**WORK REQUIRED:** All lines in the records that carry the string "provisioning" are to be shown.

**PROVIDED RECORDS:**

· · ·

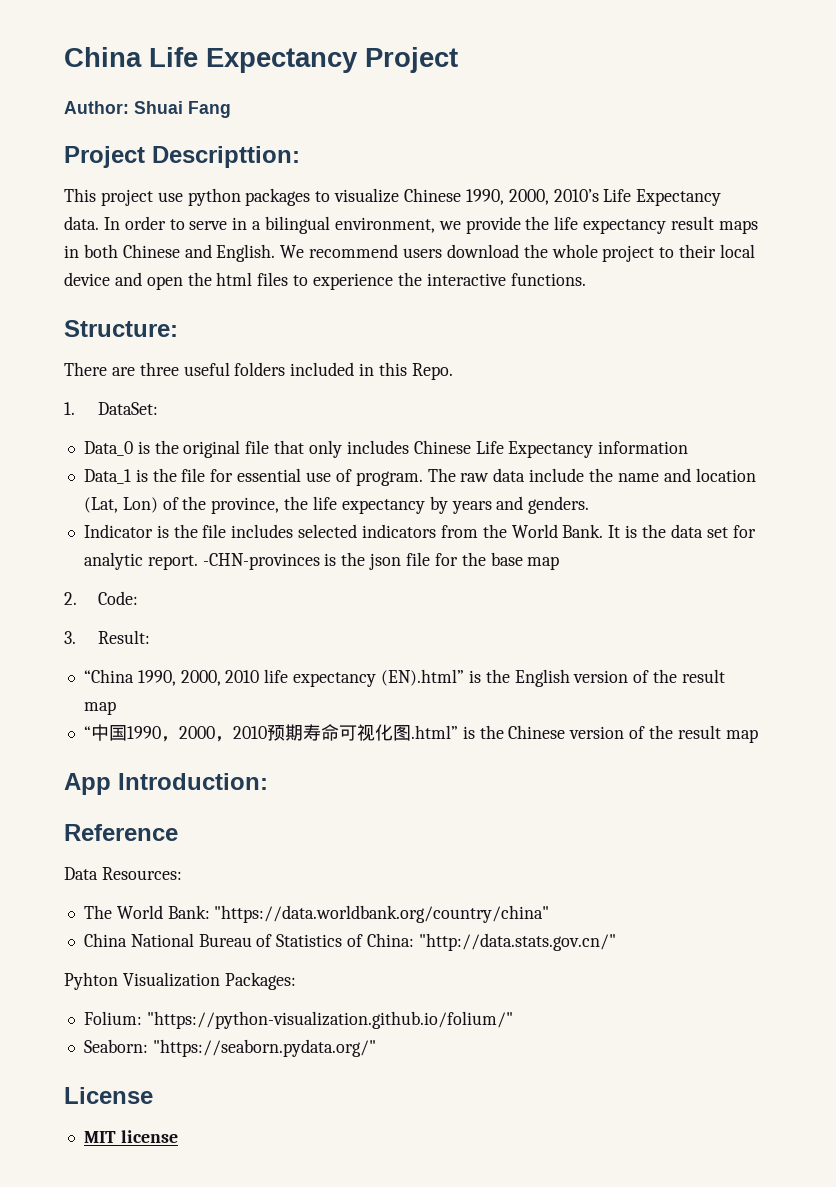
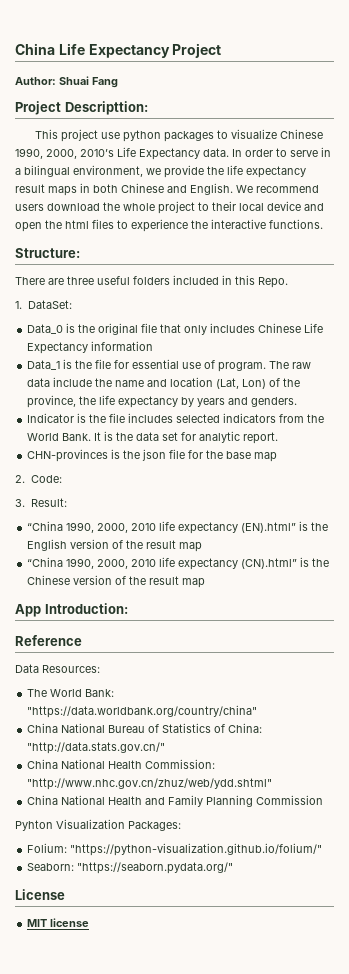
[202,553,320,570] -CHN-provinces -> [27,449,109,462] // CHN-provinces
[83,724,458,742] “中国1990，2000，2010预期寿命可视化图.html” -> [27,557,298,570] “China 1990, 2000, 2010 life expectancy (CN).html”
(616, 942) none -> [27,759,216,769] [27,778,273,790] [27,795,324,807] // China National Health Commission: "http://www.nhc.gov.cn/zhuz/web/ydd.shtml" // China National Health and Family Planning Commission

· · ·

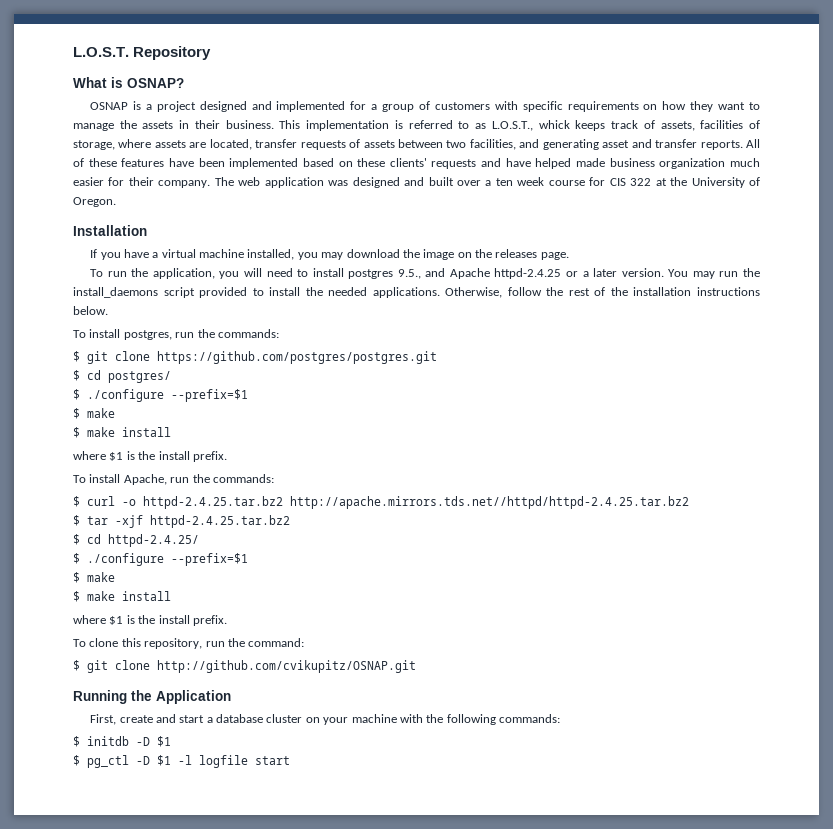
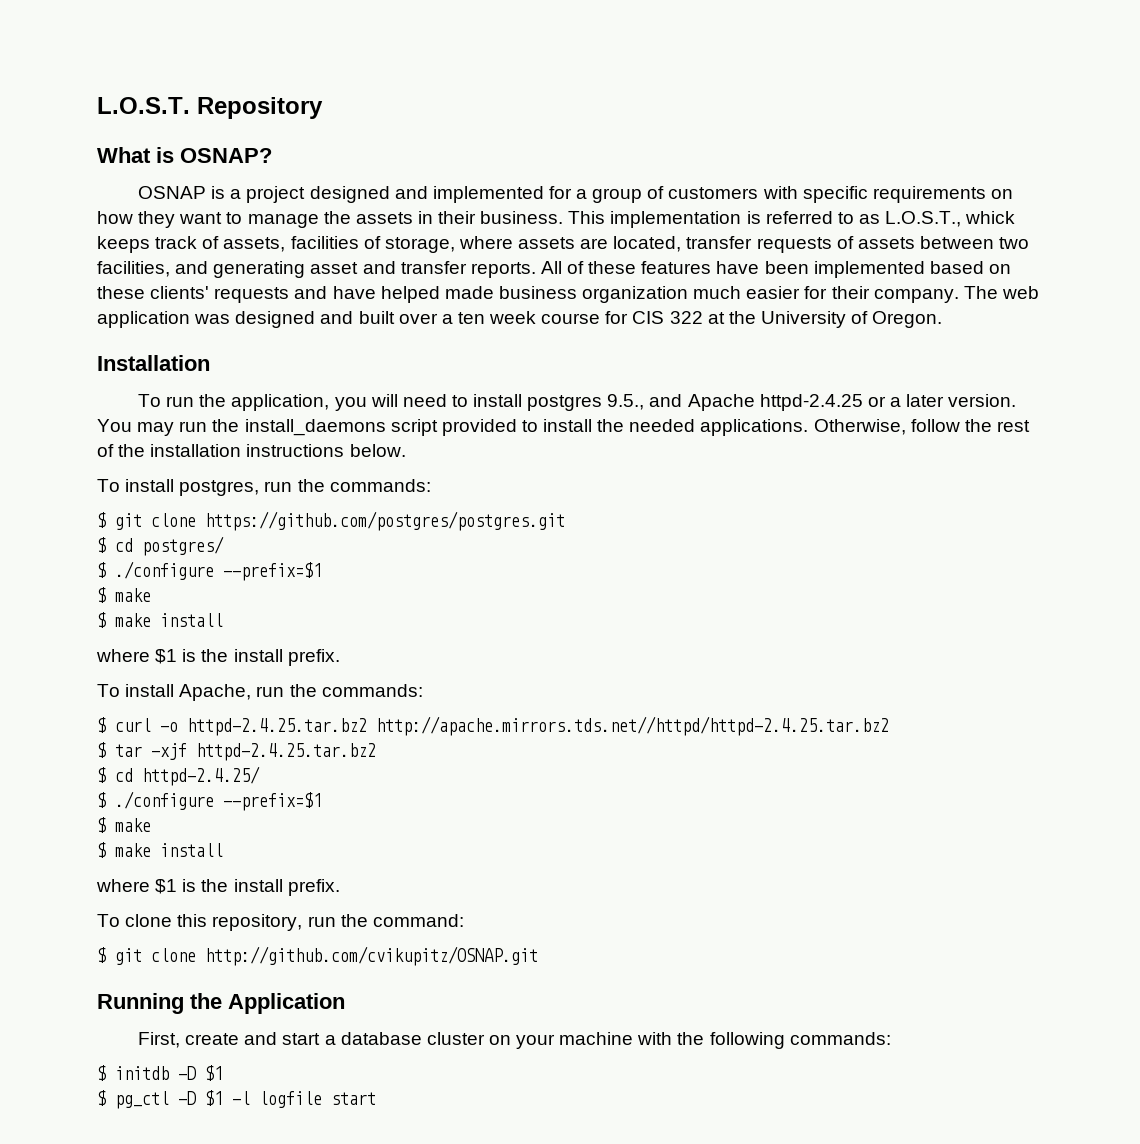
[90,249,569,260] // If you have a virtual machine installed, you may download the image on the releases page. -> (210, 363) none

· · ·

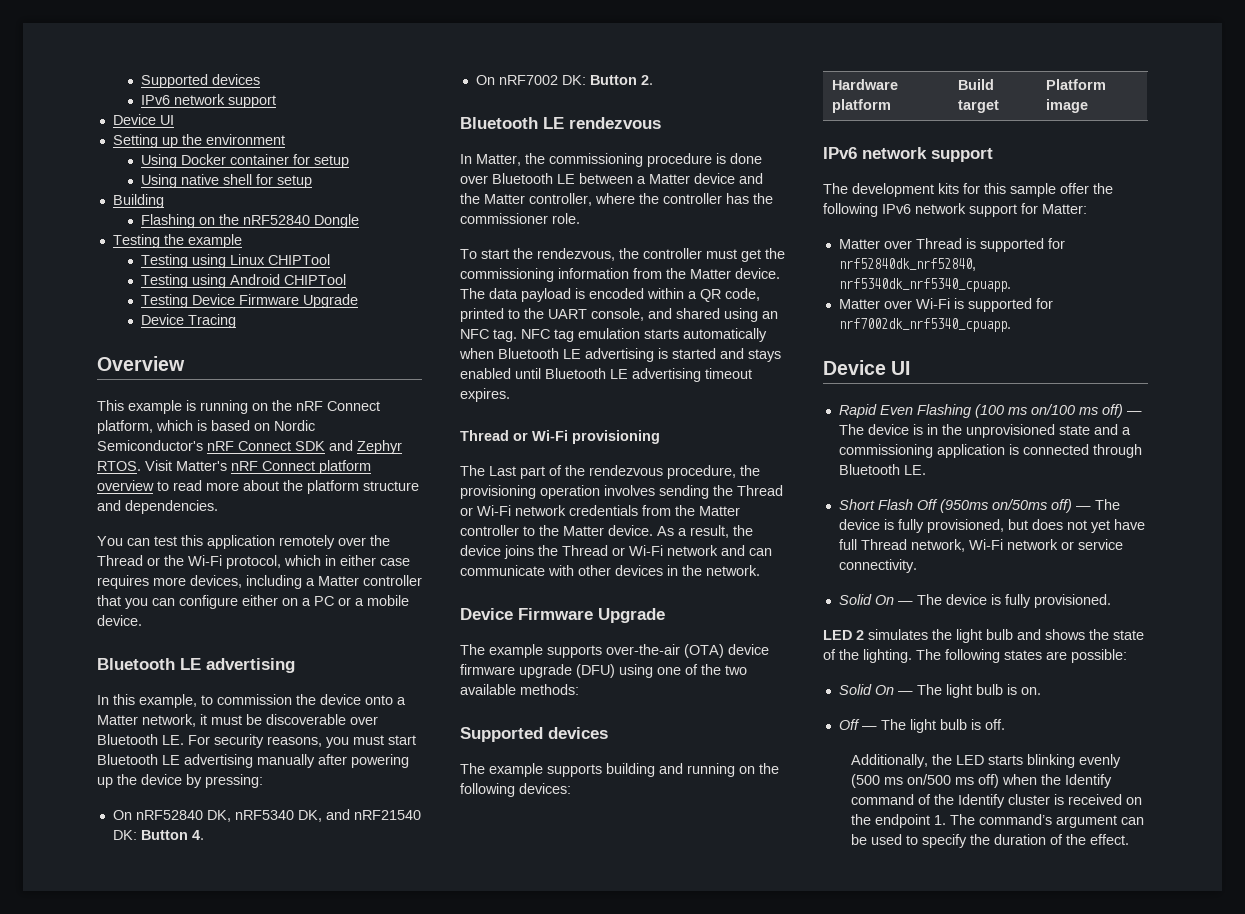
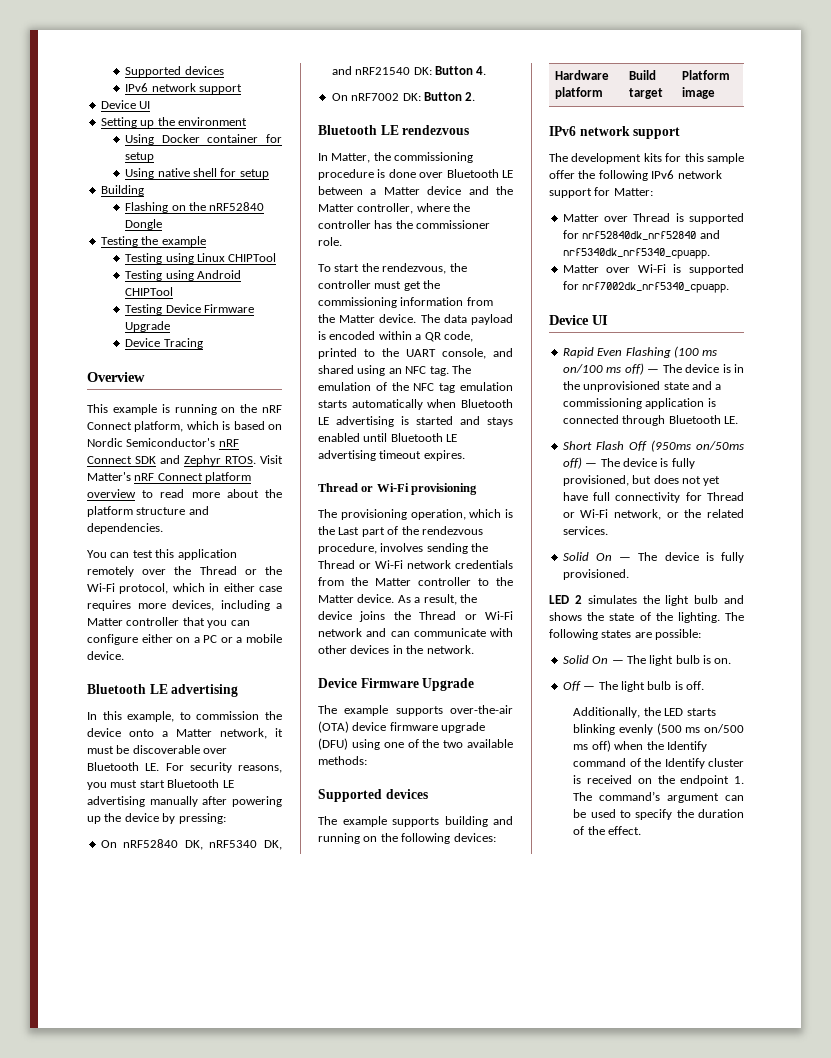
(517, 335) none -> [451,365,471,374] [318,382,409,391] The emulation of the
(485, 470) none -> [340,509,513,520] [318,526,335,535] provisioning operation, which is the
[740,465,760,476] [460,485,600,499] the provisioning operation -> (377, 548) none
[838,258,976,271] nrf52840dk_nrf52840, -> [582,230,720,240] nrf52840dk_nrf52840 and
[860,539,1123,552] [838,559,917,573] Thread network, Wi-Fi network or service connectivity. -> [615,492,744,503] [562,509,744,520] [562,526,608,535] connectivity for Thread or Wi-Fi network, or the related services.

· · ·

**WRITTEN SOLUTION:**
(485, 470) none -> [340,509,513,520] [318,526,335,535] provisioning operation, which is the
[740,465,760,476] [460,485,600,499] the provisioning operation -> (377, 548) none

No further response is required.